*** Records for this exercise ***

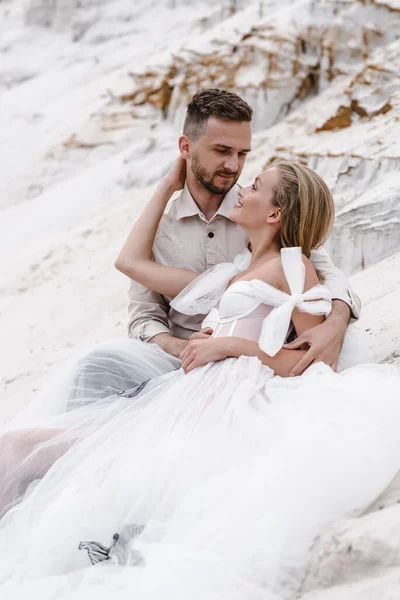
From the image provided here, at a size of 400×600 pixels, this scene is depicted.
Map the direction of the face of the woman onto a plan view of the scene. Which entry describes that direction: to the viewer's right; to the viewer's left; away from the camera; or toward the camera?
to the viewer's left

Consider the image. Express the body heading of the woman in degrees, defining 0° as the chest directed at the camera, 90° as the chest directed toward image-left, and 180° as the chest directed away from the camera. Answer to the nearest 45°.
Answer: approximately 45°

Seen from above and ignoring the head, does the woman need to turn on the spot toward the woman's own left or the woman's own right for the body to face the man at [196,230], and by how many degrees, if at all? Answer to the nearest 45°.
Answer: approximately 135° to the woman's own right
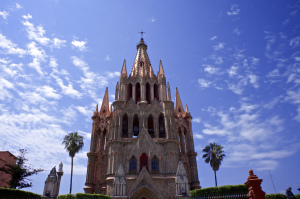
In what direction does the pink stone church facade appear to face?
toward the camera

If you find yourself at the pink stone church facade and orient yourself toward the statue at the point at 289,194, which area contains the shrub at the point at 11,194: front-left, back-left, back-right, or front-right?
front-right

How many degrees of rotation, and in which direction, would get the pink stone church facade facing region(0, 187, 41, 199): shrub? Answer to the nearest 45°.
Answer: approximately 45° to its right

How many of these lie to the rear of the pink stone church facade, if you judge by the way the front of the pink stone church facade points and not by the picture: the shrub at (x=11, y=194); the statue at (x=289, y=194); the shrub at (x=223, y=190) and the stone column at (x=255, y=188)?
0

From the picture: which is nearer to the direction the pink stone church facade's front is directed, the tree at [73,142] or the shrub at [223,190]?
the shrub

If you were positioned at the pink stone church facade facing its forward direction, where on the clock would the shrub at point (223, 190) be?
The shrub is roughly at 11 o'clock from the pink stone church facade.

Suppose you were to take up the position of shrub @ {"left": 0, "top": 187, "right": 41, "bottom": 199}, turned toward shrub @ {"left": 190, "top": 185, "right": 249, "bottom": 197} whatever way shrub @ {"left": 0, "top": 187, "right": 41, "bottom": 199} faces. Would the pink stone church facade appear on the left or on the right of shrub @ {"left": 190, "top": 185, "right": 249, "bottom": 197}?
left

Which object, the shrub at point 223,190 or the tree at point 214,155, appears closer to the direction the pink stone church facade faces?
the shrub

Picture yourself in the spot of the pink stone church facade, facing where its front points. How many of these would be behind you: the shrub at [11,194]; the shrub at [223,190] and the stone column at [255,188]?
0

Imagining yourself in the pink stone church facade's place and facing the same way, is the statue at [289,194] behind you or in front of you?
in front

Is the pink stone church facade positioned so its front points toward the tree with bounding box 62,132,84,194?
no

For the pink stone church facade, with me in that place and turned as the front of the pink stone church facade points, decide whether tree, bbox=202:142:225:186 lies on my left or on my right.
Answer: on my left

*** End of Records for this exercise ***
*** Records for this exercise ***

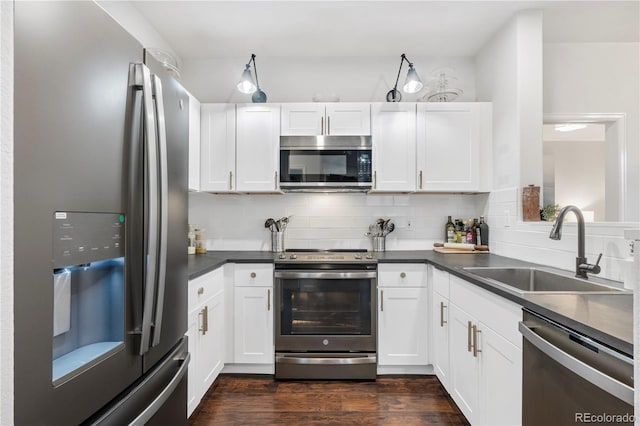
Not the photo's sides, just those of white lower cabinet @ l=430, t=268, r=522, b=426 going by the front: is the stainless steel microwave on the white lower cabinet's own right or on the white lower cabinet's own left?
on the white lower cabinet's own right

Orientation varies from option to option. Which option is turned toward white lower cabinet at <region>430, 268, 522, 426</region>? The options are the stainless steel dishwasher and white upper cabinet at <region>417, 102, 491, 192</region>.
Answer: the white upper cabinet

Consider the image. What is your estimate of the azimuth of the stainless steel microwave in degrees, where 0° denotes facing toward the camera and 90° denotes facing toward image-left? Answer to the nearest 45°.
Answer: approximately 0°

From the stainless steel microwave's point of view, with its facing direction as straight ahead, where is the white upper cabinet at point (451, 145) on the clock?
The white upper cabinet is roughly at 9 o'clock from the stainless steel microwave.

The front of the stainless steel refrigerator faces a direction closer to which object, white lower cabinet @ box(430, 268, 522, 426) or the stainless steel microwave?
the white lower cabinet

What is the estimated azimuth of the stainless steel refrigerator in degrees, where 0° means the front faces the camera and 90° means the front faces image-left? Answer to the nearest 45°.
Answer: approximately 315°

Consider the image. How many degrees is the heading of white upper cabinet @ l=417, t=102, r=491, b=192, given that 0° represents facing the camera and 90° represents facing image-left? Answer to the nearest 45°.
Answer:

*** End of Records for this exercise ***

### Problem
Please count the lines in the items above that contain the string "object", and give only that number.

### Finished task
2